Global air cargo has regained altitude in April 2026 after a turbulent March caused by the outbreak of war in the Middle East. According to the International Air Transport Association (IATA), volumes increased by approximately 4% year-on-year in April, and remain up 3.6% over the first four months of the year, already surpassing the record set in 2025. IATA notes that 2025 was already a historic peak for air freight, with global volumes at an all-time high, driven by e-commerce and demand for high-value goods. In 2026, the trend remains positive: over the January–April period, global air cargo grew by 3.6% in cargo tonne-kilometres compared to the same period in 2025. April confirms this rebound, with a roughly 4% increase in volumes transported compared to April 2025, following a 4.8% contraction in March when the Middle East conflict began.
**Middle East effect: from March shock to April rebound**
In March, major Gulf hubs were severely impacted by the closure or restriction of certain airspaces, leading to a 4.8% drop in global cargo demand. IATA attributed this decline to "severe disruptions at major Gulf hub airports due to the war in the Middle East," combined with the seasonal effect of the Lunar New Year in Asia. In April, the market "rebounded," the association notes: global demand returned to positive territory, even though Middle Eastern airlines remained significantly down. Carriers in the region still saw their demand fall by 18.2% year-on-year in April, contrasting sharply with the dynamics observed in the rest of the world. They continue to be penalised by the war and the disorganisation of traditional routes between Asia, Europe, and Africa.
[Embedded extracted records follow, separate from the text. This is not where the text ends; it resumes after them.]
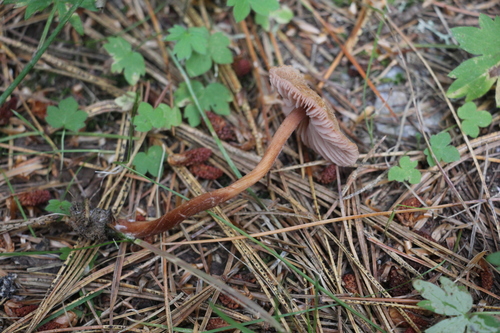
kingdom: Fungi
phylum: Basidiomycota
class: Agaricomycetes
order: Agaricales
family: Hydnangiaceae
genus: Laccaria
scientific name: Laccaria proxima
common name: Scurfy deceiver
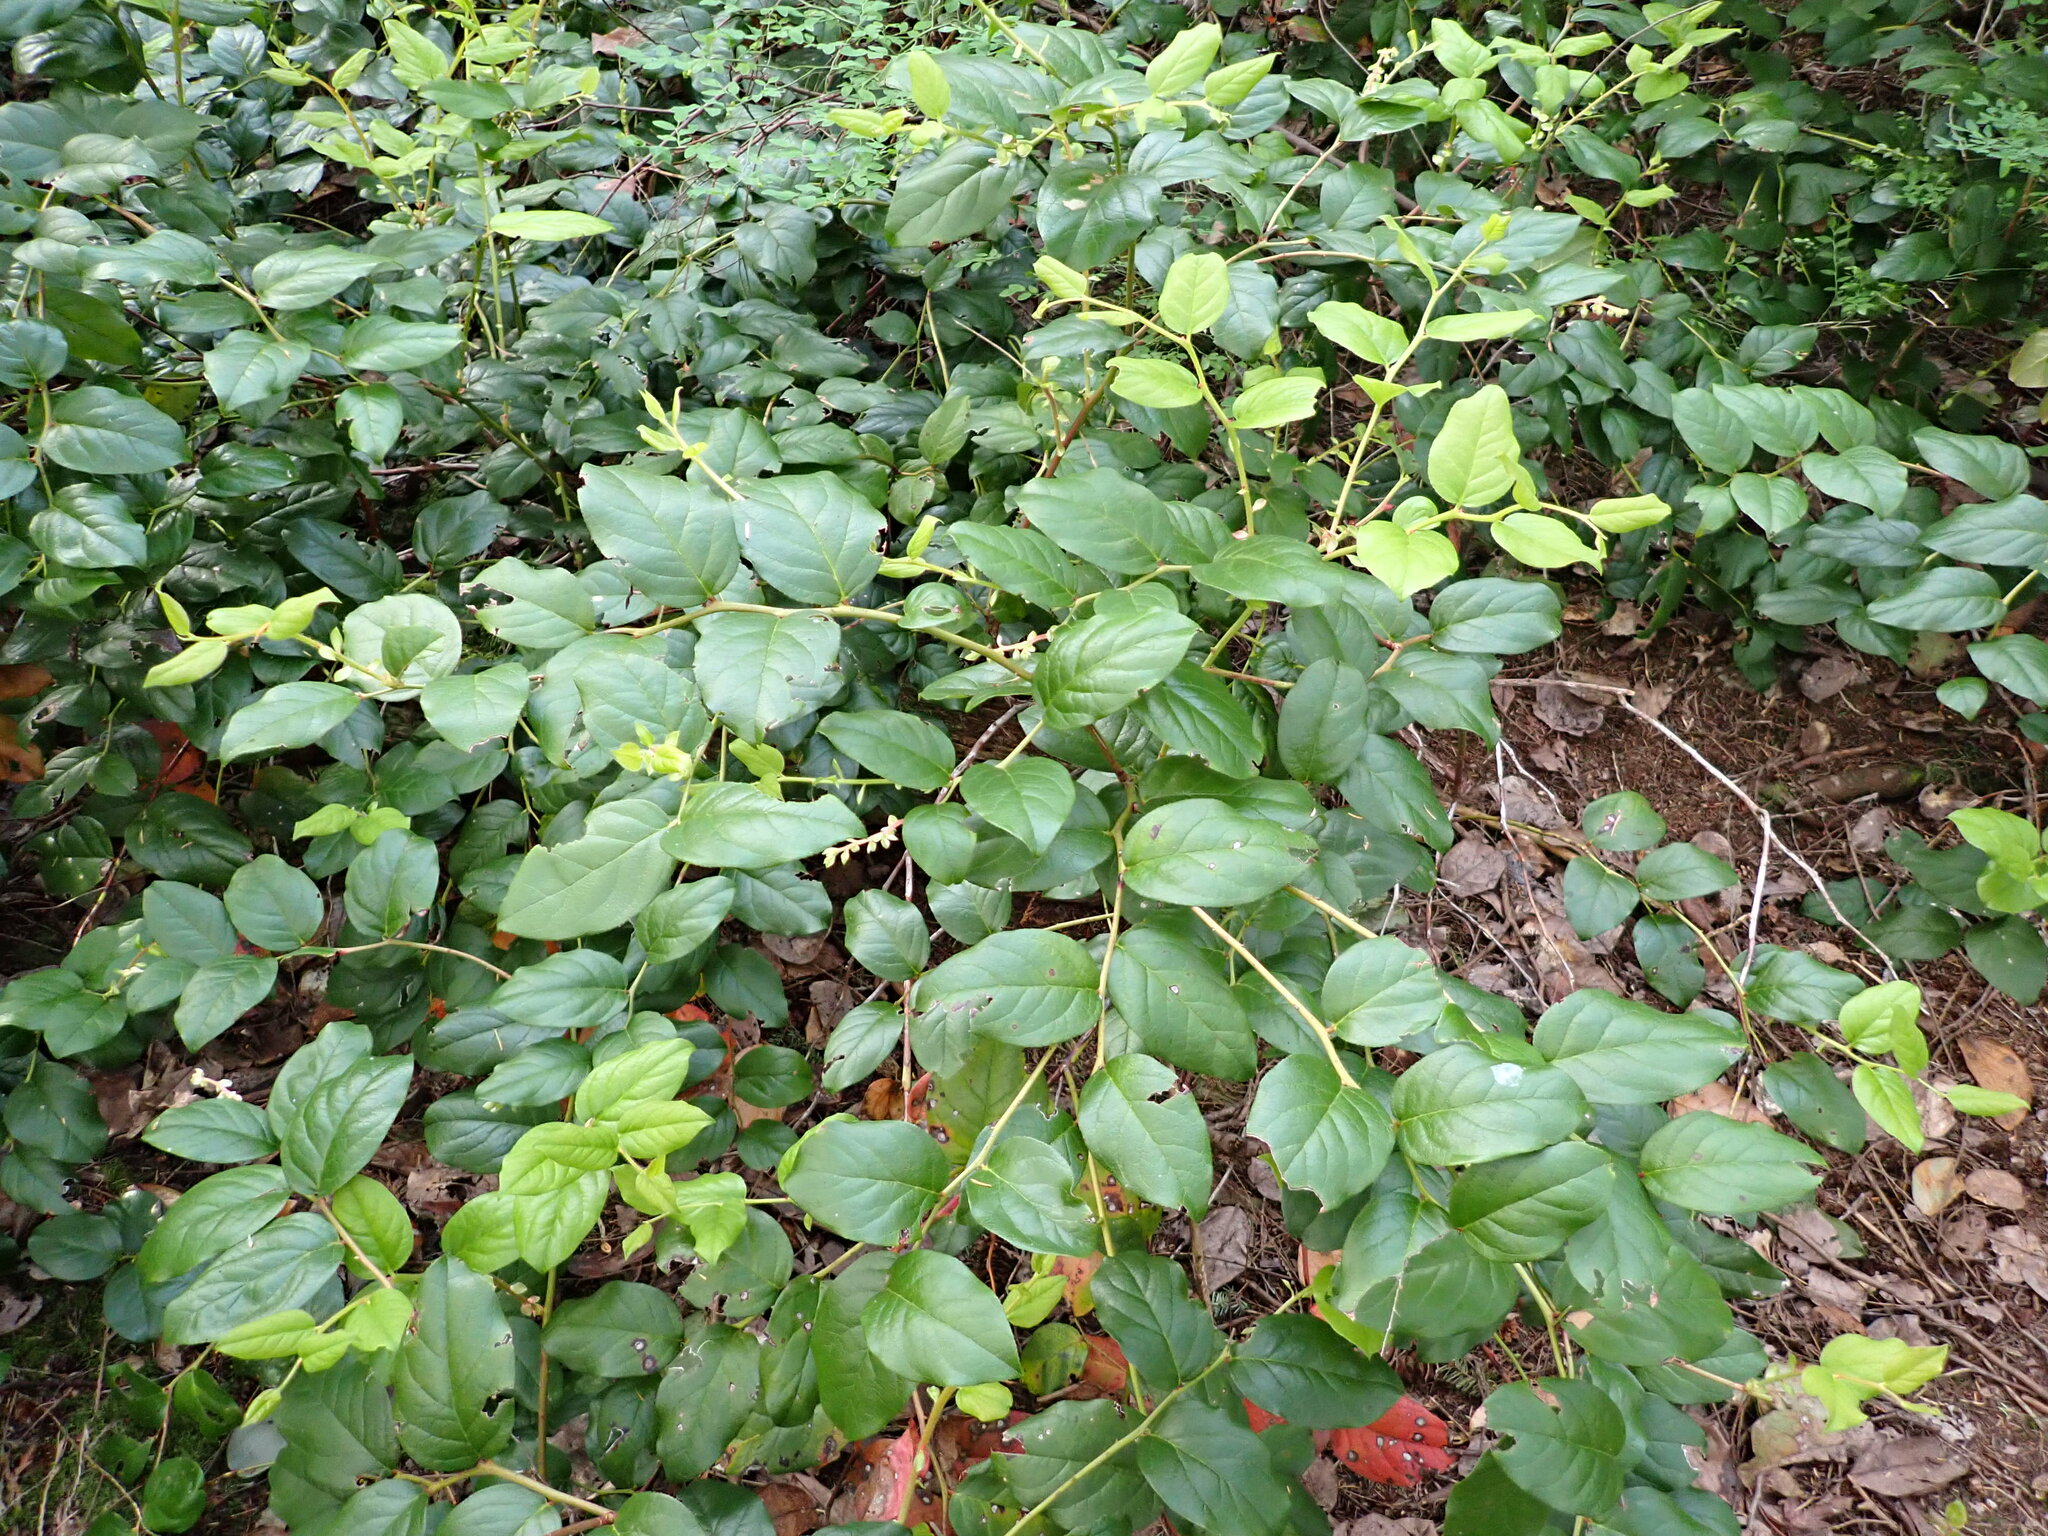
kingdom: Plantae
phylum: Tracheophyta
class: Magnoliopsida
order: Ericales
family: Ericaceae
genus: Gaultheria
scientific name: Gaultheria shallon
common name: Shallon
**Asia-Pacific leads, Europe and North America follow**
Cargo growth is driven by Asia-Pacific, which remains the world's largest market with nearly 36% market share. Airlines in the region saw their volumes increase by 10.5% in April year-on-year, supported by "resilient Asian trade flows," according to IATA. European carriers also recorded progress, with a 6% rise in cargo demand in April compared to 2025. In North America, growth is more moderate but real, around 5% in tonne-kilometres over the same period, amid active transpacific and transatlantic trade. Latin American and African carriers, smaller in volume, partly benefit from traffic diversion and the search for alternative routes. However, IATA estimates that these markets remain dependent on the health of global trade and the capacity offered by major intercontinental alliances.
**Air cargo: the big winner in a tense world**
For IATA, the resilience of air cargo is explained by its role as a "logistical safety net," especially when maritime shipping is disrupted. The Middle East war and risks to certain sea routes have increased the appeal of air transport for electronics, pharmaceuticals, or high-value fresh goods. "Growth was supported by resilient Asian trade flows," IATA emphasises, viewing cargo as one of the strongest segments of air transport in 2026. After an already record-breaking 2025, the association anticipates further growth in annual volumes, confirming cargo's key role in airline revenues.